▸ Required work
Filter the items below, keeping each line that contains the string "scientific". Match it with case counting.

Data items
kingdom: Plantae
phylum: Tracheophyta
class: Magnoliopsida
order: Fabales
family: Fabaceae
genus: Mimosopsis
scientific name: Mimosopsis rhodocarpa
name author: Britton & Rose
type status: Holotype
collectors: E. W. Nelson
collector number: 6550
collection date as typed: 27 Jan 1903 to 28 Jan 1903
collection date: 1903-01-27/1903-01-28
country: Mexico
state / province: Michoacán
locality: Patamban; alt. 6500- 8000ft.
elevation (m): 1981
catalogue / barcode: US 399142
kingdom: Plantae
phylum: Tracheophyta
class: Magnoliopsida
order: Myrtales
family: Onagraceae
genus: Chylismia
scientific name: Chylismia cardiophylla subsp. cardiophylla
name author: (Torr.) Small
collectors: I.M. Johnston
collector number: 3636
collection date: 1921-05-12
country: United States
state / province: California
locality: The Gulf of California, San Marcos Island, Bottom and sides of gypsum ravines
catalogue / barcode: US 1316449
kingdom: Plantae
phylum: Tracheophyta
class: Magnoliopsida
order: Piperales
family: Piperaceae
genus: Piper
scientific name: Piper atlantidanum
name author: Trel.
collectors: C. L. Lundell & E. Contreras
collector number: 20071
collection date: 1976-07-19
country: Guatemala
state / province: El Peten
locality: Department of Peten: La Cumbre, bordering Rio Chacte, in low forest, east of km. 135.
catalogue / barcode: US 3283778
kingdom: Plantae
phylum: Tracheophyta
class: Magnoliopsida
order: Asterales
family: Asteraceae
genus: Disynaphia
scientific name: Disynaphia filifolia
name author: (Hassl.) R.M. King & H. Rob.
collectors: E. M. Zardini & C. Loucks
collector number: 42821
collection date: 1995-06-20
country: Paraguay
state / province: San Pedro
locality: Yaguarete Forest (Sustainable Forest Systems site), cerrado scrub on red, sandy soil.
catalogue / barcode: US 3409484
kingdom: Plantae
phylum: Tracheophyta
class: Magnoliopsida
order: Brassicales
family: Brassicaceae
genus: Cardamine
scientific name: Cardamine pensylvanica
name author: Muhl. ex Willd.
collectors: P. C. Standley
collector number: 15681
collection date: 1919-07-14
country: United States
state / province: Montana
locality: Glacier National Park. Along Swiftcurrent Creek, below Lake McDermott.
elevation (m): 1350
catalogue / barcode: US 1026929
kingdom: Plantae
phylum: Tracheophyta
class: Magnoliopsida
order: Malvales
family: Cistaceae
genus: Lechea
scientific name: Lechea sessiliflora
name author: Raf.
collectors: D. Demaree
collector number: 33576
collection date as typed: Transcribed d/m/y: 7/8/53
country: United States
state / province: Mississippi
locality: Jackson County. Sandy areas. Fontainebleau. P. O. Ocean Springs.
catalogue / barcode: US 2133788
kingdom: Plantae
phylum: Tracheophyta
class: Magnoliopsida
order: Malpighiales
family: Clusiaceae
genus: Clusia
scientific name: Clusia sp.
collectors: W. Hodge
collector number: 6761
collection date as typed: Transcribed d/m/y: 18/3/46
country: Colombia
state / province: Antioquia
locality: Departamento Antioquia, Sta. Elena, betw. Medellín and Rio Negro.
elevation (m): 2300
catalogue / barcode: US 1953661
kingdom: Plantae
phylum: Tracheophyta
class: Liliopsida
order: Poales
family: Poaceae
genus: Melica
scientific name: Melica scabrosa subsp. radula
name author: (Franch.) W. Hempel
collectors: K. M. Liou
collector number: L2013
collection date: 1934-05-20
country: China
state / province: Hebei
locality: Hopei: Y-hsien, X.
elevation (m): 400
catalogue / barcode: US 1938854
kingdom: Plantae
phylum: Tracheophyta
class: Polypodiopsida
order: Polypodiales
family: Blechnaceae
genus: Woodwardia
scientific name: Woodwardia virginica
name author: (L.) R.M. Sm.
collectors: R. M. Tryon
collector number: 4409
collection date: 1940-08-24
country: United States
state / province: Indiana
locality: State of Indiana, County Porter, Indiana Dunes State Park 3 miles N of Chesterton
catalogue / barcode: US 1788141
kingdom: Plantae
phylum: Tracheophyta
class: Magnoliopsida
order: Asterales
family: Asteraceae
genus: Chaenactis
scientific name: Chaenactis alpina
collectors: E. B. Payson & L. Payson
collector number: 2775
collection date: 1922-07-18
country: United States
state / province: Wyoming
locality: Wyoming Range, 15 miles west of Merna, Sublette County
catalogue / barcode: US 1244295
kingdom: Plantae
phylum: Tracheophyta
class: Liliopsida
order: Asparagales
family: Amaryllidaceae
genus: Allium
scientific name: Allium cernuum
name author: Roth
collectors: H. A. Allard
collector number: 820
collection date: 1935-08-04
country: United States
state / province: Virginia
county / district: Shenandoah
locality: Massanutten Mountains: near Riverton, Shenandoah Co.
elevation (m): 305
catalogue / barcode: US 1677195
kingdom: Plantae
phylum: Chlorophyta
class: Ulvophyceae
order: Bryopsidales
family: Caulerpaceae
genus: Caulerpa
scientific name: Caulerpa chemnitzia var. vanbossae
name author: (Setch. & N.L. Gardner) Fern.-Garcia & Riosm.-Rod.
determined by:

▸ The result
scientific name: Mimosopsis rhodocarpa
scientific name: Chylismia cardiophylla subsp. cardiophylla
scientific name: Piper atlantidanum
scientific name: Disynaphia filifolia
scientific name: Cardamine pensylvanica
scientific name: Lechea sessiliflora
scientific name: Clusia sp.
scientific name: Melica scabrosa subsp. radula
scientific name: Woodwardia virginica
scientific name: Chaenactis alpina
scientific name: Allium cernuum
scientific name: Caulerpa chemnitzia var. vanbossae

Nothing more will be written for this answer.